**Task prompt:**
Once the line with "index mcp: (199, 135)" has been located in the records below, set down that line and all subsequent lines exactly, omitting the pictures.

--- Extracted material ---

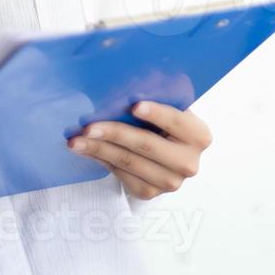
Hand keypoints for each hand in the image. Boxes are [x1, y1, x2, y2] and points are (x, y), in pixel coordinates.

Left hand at [67, 102, 211, 200]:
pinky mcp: (150, 192)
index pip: (176, 122)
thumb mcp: (172, 107)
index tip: (133, 105)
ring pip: (128, 162)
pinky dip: (101, 160)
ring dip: (98, 149)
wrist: (169, 153)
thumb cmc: (166, 122)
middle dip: (114, 133)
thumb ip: (159, 95)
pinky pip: (121, 174)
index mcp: (199, 135)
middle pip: (146, 145)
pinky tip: (87, 150)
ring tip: (76, 140)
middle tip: (88, 126)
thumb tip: (129, 81)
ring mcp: (170, 182)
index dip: (156, 113)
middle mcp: (188, 162)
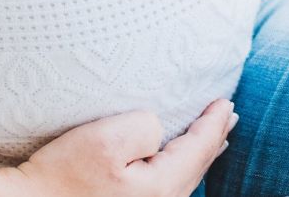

---

**Exercise answer:**
index mcp: (199, 135)
middle pip: (146, 145)
pinky tip: (87, 150)
ring tip: (76, 140)
middle tip: (88, 126)
thumb tip: (129, 81)
ring mcp: (170, 182)
index dip: (156, 113)
middle mcp: (188, 162)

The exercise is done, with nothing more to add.